### REQUIRED WORK:
The reply is to contain the full listing, repeated exactly, with pictures left out.

BEGIN

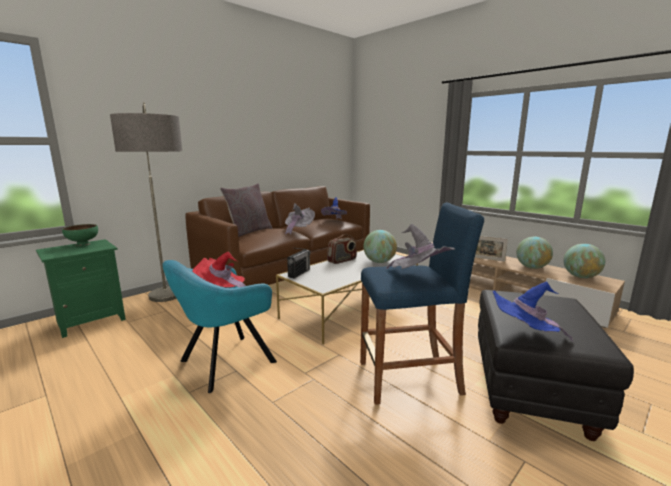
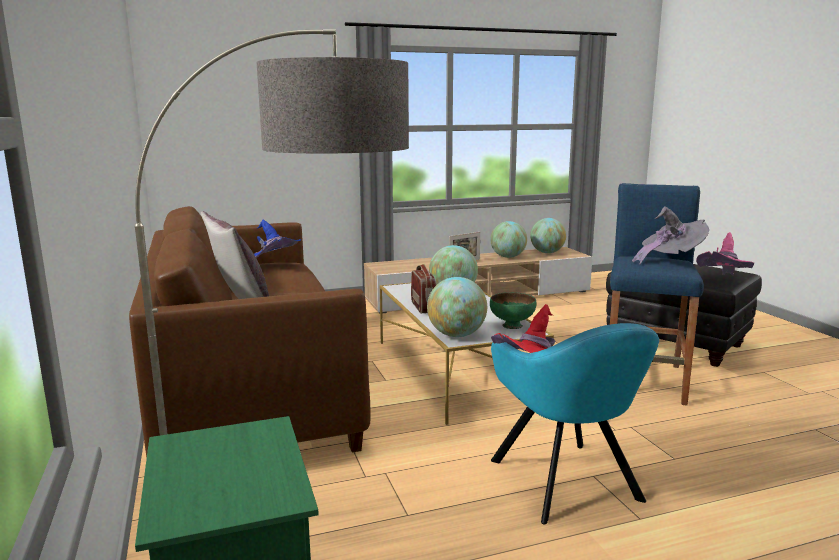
camera: 65 degrees left, 0 degrees up
(83, 244) = (183, 463): green bowl -> green bowl (512, 325)
(298, 230) = (299, 288): grey hat -> none
(299, 273) = (456, 335): radio -> globe
(523, 336) = (722, 282): blue hat -> pink hat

END

### WRITTEN ANSWER:
camera: 65 degrees left, 0 degrees up
(83, 244) = (183, 463): green bowl -> green bowl (512, 325)
(298, 230) = (299, 288): grey hat -> none
(299, 273) = (456, 335): radio -> globe
(523, 336) = (722, 282): blue hat -> pink hat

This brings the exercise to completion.